For Fine Dining: Gaylord's Restaurant is named after Gaylord Wilcox, the second president of Grove Farm, his family's sugar plantation. Lunch items include ahi poke, beer-battered fish tacos, roasted chicken crepes and a red wine braised beef short rib "dip" sandwich. (3-2087 Kaumualii Highway, Lihue; 808-245-9593; open 11 a.m. to 2:30 p.m. and 5:30 p.m. to 8:30 p.m. Monday to Saturday and 9 a.m. to 2 p.m. Sunday
For Fun Dining: Brick Oven Pizza is pure fun, with red-and-white vinyl checkered tablecloths and a ceiling covered with old license plates from all over the world. Pizzas are cooked on a brick hearth, and you can choose from a long list of toppings. Servers pass out a mound of dough for children to play with while they're waiting for their pizza to bake. (2-2555 Kaumualii Highway, Kalaheo, or 4-4361 Kuhio Highway, Kapaa; open 11 a.m. to 9 p.m. daily, buffet nights 5 p.m. to 9 p.m. Monday and Thursday)
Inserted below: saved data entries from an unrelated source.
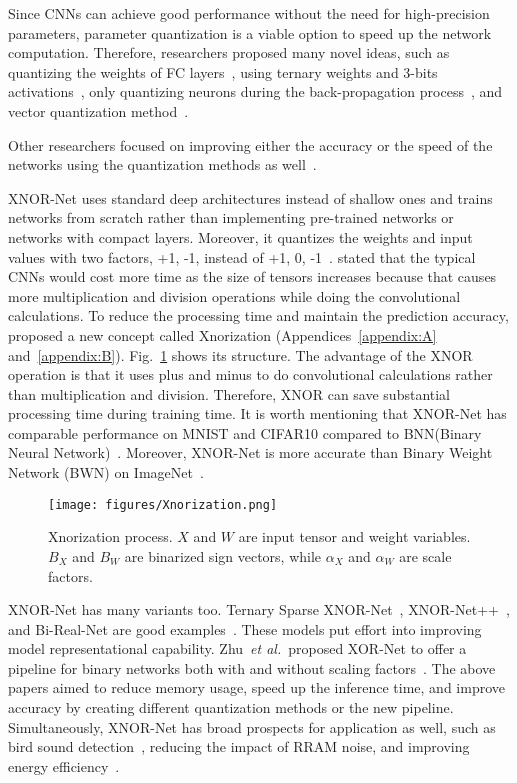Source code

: \documentclass[sn-mathphys,iicol,Numbered]{sn-jnl}
\newcommand{\etal}{\textit{et al.}}
\begin{document}
Since CNNs can achieve good performance without the need for high-precision parameters, parameter quantization is a viable option to speed up the network computation. Therefore, researchers proposed many novel ideas, such as quantizing the weights of FC layers~\citep{A35_Vector_Q}, using ternary weights and 3-bits activations~\citep{A36_fix}, only quantizing neurons during the back-propagation process~\citep{A37_mul}, and vector quantization method~\citep{A47_vec_quant}.

Other researchers focused on improving either the accuracy or the speed of the networks using the quantization methods as well~\cite{A39_grdy, A40_low_bit, A41_prune}.

XNOR-Net uses standard deep architectures instead of shallow ones and trains networks from scratch rather than implementing pre-trained networks or networks with compact layers. Moreover, it quantizes the weights and input values with two factors, +1, -1, instead of +1, 0, -1~\citep{A38_probnd}. \cite{A2_xnor} stated that the typical CNNs would cost more time as the size of tensors increases because that causes more multiplication and division operations while doing the convolutional calculations. To reduce the processing time and maintain the prediction accuracy, \cite{A2_xnor} proposed a new concept called Xnorization (Appendices~\ref{appendix:A} and~\ref{appendix:B}). Fig.~\ref{fig:xnorization} shows its structure. The advantage of the XNOR operation is that it uses plus and minus to do convolutional calculations rather than multiplication and division. Therefore, XNOR can save substantial processing time during training time. It is worth mentioning that XNOR-Net has comparable performance on MNIST and CIFAR10 compared to BNN(Binary Neural Network)~\citep{A2_xnor}. Moreover, XNOR-Net is more accurate than Binary Weight Network (BWN) on ImageNet~\citep{A48_img_net}.

\begin{figure} [ht]
\centering
\caption{Xnorization process. $X$ and $W$ are input tensor and weight variables. $B_{X}$ and $B_{W}$ are binarized sign vectors, while $\alpha_{X}$ and $\alpha_{W}$ are scale factors.}
\texttt{[image: figures/Xnorization.png]}
\vspace{-0.3cm}
\label{fig:xnorization}
\end{figure}

XNOR-Net has many variants too. Ternary Sparse XNOR-Net~\cite{A25_ternary_xnor}, XNOR-Net++~\cite{A26_x++}, and Bi-Real-Net are good examples~\citep{A27_Bi_Real}. These models put effort into improving model representational capability. Zhu~\etal~proposed XOR-Net to offer a pipeline for binary networks both with and without scaling factors~\citep{A28_XOR}. The above papers aimed to reduce memory usage, speed up the inference time, and improve accuracy by creating different quantization methods or the new pipeline. Simultaneously, XNOR-Net has broad prospects for application as well, such as bird sound detection~\citep{A57_Bird_Sound_Detection}, reducing the impact of RRAM noise, and improving energy efficiency~\citep{A58_RRAM}.
\end{document}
For Island Ambience: The decor at Keoki's Paradise includes cascading waterfalls, lush foliage, thatched booths and surfboards and framed old Hawaii posters on the koa-paneled walls. Fresh island fish and pork are highlighted on the menu. For lunch, you might try a trio of sliders (cheeseburger, barbecue pork and crab cake) or sashimi grade ahi tuna; for dinner, try fresh fish dusted with macadamia nuts, steamed with ginger and cilantro, or baked in a garlic, lemon and sweet basil glaze. (2360 Kiahuna Plantation Drive, Koloa; 808-742-7534; the Bamboo Bar and Cafe is open from 11 a.m. daily, the dining room opens for dinner at 4:45 p.m.)
For Beachside Dining: Duke's Kauai, named for the Olympic swimming medalist who is credited with being the father of international surfing, is located right on Kalapaki Beach at the Kauai Marriott. Its outdoor dining area, called the Barefoot Bar, serves appetizers, salads, sandwiches, burgers and "island favorites" like an ahi poke wrap and mango barbecue baby back ribs. The dining room focuses on steaks and seafood for dinner. (3610 Rice Street, Lihue; 808-246-9599; "barefoot bar" from 11 a.m., dinner from 5 p.m.)
For a Taste of "Old" Hawaii: Go early to snag a stool at the U-shaped formica counters of Hamura's Saimin Stand, which date back at least a few decades. This down-home place usually is packed with folks yearning for island-style comfort food: a steaming bowl of saimin (noodles cooked in a meat or fish broth) topped with char siu pork, sliced egg, vegetables and wontons, and accompanied by a few teriyaki beef sticks. The recipes for the noodles and broth have been in the Hamura family for more than 50 years. Save room for a slice of homemade lilikoi (passion fruit) pie. (2956 Kress Street, Lihue; 808-245-3271; open from 10 a.m. daily)
You can get all the typical Hawaiian souvenirs in Kauai: aloha shirts, chocolate-covered macadamia nuts, etc. For something a bit more local, stock up on Red Dirt Shirts (4350 Waialo Road, Eleele), dyed with real red dirt from Kauai and decorated with Hawaiian-inspired designs, and merchandise from Island Soap and Candle Works (in Kilauea, Princeville and Koloa), including handmade soaps, body lotions, bath gels, aromatic massage oils, beeswax candles and more in tropical scents. If you're looking for consumables, consider items from Kauai Kookie Kompany (factory store in Hanapepe) and Kauai Coffee Co. (tasting room and store at 870 Halewili Road, Kalaheo).
It's best to go with classic tropical drinks -- try a Lava Flow (a cross between a strawberry daiquiri and pina colada, made with light and coconut rum plus strawberries, bananas, pineapple juice and coconut cream) or a Blue Hawaii (a concoction of rum, curacao, pineapple juice and sweet and sour mix). Any fruity drink with mango or pineapple or other tropical fruits and flavors will get you in the island spirit.